Please edit the entries below so that every "pose" becomes "camera", and leave everything else unchanged.

ENTRIES PROVIDED =
(begin)

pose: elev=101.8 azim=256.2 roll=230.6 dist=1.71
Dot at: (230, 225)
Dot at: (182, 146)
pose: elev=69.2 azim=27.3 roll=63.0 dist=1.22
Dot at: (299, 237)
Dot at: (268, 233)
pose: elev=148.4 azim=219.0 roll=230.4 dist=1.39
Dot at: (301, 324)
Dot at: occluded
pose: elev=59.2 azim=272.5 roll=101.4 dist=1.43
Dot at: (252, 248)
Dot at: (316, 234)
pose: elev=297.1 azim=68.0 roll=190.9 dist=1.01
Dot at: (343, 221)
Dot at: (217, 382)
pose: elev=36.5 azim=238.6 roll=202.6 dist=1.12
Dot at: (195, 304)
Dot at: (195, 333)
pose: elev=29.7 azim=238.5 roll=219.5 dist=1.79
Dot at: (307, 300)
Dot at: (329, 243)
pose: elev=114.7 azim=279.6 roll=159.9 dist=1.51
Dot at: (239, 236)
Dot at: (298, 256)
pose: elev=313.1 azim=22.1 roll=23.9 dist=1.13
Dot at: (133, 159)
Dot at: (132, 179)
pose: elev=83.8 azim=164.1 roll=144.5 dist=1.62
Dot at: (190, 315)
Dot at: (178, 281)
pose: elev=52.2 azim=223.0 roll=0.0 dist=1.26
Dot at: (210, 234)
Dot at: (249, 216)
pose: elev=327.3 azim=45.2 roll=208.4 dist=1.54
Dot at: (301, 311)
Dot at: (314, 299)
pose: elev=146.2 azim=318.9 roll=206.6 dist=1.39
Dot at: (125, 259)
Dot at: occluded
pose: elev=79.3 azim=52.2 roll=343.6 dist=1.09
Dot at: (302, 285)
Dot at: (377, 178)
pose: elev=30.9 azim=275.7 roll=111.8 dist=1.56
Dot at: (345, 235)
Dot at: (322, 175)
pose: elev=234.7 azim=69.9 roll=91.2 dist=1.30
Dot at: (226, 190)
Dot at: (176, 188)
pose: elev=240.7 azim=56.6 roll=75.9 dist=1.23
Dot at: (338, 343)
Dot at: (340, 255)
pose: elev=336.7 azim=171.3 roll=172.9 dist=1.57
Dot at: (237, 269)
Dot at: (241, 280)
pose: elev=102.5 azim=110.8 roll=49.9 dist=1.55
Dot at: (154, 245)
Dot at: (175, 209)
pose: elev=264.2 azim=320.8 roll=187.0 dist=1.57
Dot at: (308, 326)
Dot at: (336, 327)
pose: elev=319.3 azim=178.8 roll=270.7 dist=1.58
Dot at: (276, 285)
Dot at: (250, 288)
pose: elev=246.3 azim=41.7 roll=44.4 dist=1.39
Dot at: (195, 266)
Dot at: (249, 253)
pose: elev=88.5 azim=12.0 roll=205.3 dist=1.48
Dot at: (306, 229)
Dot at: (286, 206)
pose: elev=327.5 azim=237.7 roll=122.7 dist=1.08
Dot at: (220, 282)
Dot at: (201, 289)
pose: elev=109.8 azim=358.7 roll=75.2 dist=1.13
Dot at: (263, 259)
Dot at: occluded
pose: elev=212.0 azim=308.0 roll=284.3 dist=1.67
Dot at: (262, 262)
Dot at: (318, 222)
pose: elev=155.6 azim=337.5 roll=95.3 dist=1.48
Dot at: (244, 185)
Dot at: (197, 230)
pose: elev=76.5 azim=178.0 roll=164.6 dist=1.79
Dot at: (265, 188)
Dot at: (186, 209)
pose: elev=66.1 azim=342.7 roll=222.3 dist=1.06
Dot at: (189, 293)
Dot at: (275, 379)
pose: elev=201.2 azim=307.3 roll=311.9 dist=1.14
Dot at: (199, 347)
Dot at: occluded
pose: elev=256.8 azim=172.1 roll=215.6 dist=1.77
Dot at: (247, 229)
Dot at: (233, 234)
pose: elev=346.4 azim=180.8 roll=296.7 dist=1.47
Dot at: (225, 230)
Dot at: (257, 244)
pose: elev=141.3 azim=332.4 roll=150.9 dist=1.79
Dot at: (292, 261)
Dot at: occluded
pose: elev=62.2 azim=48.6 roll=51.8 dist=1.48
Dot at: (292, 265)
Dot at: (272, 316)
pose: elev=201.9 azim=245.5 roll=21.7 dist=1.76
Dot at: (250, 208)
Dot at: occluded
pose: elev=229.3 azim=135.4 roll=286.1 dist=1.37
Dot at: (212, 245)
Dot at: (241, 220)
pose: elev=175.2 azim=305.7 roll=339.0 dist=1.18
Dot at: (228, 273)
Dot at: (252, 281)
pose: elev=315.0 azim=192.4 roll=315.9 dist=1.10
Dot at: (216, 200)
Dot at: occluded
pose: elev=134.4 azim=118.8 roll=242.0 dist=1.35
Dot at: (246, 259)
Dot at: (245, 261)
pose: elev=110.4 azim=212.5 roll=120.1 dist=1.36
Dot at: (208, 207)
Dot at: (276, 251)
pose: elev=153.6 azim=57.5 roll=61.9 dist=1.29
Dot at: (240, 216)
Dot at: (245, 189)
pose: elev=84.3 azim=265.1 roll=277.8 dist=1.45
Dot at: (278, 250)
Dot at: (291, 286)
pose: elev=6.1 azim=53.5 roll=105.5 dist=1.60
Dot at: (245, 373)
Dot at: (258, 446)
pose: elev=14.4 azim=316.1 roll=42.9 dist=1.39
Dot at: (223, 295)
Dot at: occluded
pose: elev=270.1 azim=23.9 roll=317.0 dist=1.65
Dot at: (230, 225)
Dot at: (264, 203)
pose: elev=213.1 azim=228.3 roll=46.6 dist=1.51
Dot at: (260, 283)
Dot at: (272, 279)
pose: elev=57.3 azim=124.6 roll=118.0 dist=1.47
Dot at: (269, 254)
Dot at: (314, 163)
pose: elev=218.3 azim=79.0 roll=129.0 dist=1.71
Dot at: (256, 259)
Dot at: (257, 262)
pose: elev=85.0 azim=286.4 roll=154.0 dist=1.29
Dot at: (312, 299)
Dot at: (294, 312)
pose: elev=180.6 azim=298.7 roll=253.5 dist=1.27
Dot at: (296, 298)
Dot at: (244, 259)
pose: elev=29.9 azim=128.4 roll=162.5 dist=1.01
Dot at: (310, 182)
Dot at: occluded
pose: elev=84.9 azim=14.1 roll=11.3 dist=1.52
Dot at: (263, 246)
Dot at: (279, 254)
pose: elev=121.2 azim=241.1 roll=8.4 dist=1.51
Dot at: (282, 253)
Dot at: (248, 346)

(end)

TASK OUTPUT =
camera: elev=101.8 azim=256.2 roll=230.6 dist=1.71
Dot at: (230, 225)
Dot at: (182, 146)
camera: elev=69.2 azim=27.3 roll=63.0 dist=1.22
Dot at: (299, 237)
Dot at: (268, 233)
camera: elev=148.4 azim=219.0 roll=230.4 dist=1.39
Dot at: (301, 324)
Dot at: occluded
camera: elev=59.2 azim=272.5 roll=101.4 dist=1.43
Dot at: (252, 248)
Dot at: (316, 234)
camera: elev=297.1 azim=68.0 roll=190.9 dist=1.01
Dot at: (343, 221)
Dot at: (217, 382)
camera: elev=36.5 azim=238.6 roll=202.6 dist=1.12
Dot at: (195, 304)
Dot at: (195, 333)
camera: elev=29.7 azim=238.5 roll=219.5 dist=1.79
Dot at: (307, 300)
Dot at: (329, 243)
camera: elev=114.7 azim=279.6 roll=159.9 dist=1.51
Dot at: (239, 236)
Dot at: (298, 256)
camera: elev=313.1 azim=22.1 roll=23.9 dist=1.13
Dot at: (133, 159)
Dot at: (132, 179)
camera: elev=83.8 azim=164.1 roll=144.5 dist=1.62
Dot at: (190, 315)
Dot at: (178, 281)
camera: elev=52.2 azim=223.0 roll=0.0 dist=1.26
Dot at: (210, 234)
Dot at: (249, 216)
camera: elev=327.3 azim=45.2 roll=208.4 dist=1.54
Dot at: (301, 311)
Dot at: (314, 299)
camera: elev=146.2 azim=318.9 roll=206.6 dist=1.39
Dot at: (125, 259)
Dot at: occluded
camera: elev=79.3 azim=52.2 roll=343.6 dist=1.09
Dot at: (302, 285)
Dot at: (377, 178)
camera: elev=30.9 azim=275.7 roll=111.8 dist=1.56
Dot at: (345, 235)
Dot at: (322, 175)
camera: elev=234.7 azim=69.9 roll=91.2 dist=1.30
Dot at: (226, 190)
Dot at: (176, 188)
camera: elev=240.7 azim=56.6 roll=75.9 dist=1.23
Dot at: (338, 343)
Dot at: (340, 255)
camera: elev=336.7 azim=171.3 roll=172.9 dist=1.57
Dot at: (237, 269)
Dot at: (241, 280)
camera: elev=102.5 azim=110.8 roll=49.9 dist=1.55
Dot at: (154, 245)
Dot at: (175, 209)
camera: elev=264.2 azim=320.8 roll=187.0 dist=1.57
Dot at: (308, 326)
Dot at: (336, 327)
camera: elev=319.3 azim=178.8 roll=270.7 dist=1.58
Dot at: (276, 285)
Dot at: (250, 288)
camera: elev=246.3 azim=41.7 roll=44.4 dist=1.39
Dot at: (195, 266)
Dot at: (249, 253)
camera: elev=88.5 azim=12.0 roll=205.3 dist=1.48
Dot at: (306, 229)
Dot at: (286, 206)
camera: elev=327.5 azim=237.7 roll=122.7 dist=1.08
Dot at: (220, 282)
Dot at: (201, 289)
camera: elev=109.8 azim=358.7 roll=75.2 dist=1.13
Dot at: (263, 259)
Dot at: occluded
camera: elev=212.0 azim=308.0 roll=284.3 dist=1.67
Dot at: (262, 262)
Dot at: (318, 222)
camera: elev=155.6 azim=337.5 roll=95.3 dist=1.48
Dot at: (244, 185)
Dot at: (197, 230)
camera: elev=76.5 azim=178.0 roll=164.6 dist=1.79
Dot at: (265, 188)
Dot at: (186, 209)
camera: elev=66.1 azim=342.7 roll=222.3 dist=1.06
Dot at: (189, 293)
Dot at: (275, 379)
camera: elev=201.2 azim=307.3 roll=311.9 dist=1.14
Dot at: (199, 347)
Dot at: occluded
camera: elev=256.8 azim=172.1 roll=215.6 dist=1.77
Dot at: (247, 229)
Dot at: (233, 234)
camera: elev=346.4 azim=180.8 roll=296.7 dist=1.47
Dot at: (225, 230)
Dot at: (257, 244)
camera: elev=141.3 azim=332.4 roll=150.9 dist=1.79
Dot at: (292, 261)
Dot at: occluded
camera: elev=62.2 azim=48.6 roll=51.8 dist=1.48
Dot at: (292, 265)
Dot at: (272, 316)
camera: elev=201.9 azim=245.5 roll=21.7 dist=1.76
Dot at: (250, 208)
Dot at: occluded
camera: elev=229.3 azim=135.4 roll=286.1 dist=1.37
Dot at: (212, 245)
Dot at: (241, 220)
camera: elev=175.2 azim=305.7 roll=339.0 dist=1.18
Dot at: (228, 273)
Dot at: (252, 281)
camera: elev=315.0 azim=192.4 roll=315.9 dist=1.10
Dot at: (216, 200)
Dot at: occluded
camera: elev=134.4 azim=118.8 roll=242.0 dist=1.35
Dot at: (246, 259)
Dot at: (245, 261)
camera: elev=110.4 azim=212.5 roll=120.1 dist=1.36
Dot at: (208, 207)
Dot at: (276, 251)
camera: elev=153.6 azim=57.5 roll=61.9 dist=1.29
Dot at: (240, 216)
Dot at: (245, 189)
camera: elev=84.3 azim=265.1 roll=277.8 dist=1.45
Dot at: (278, 250)
Dot at: (291, 286)
camera: elev=6.1 azim=53.5 roll=105.5 dist=1.60
Dot at: (245, 373)
Dot at: (258, 446)
camera: elev=14.4 azim=316.1 roll=42.9 dist=1.39
Dot at: (223, 295)
Dot at: occluded
camera: elev=270.1 azim=23.9 roll=317.0 dist=1.65
Dot at: (230, 225)
Dot at: (264, 203)
camera: elev=213.1 azim=228.3 roll=46.6 dist=1.51
Dot at: (260, 283)
Dot at: (272, 279)
camera: elev=57.3 azim=124.6 roll=118.0 dist=1.47
Dot at: (269, 254)
Dot at: (314, 163)
camera: elev=218.3 azim=79.0 roll=129.0 dist=1.71
Dot at: (256, 259)
Dot at: (257, 262)
camera: elev=85.0 azim=286.4 roll=154.0 dist=1.29
Dot at: (312, 299)
Dot at: (294, 312)
camera: elev=180.6 azim=298.7 roll=253.5 dist=1.27
Dot at: (296, 298)
Dot at: (244, 259)
camera: elev=29.9 azim=128.4 roll=162.5 dist=1.01
Dot at: (310, 182)
Dot at: occluded
camera: elev=84.9 azim=14.1 roll=11.3 dist=1.52
Dot at: (263, 246)
Dot at: (279, 254)
camera: elev=121.2 azim=241.1 roll=8.4 dist=1.51
Dot at: (282, 253)
Dot at: (248, 346)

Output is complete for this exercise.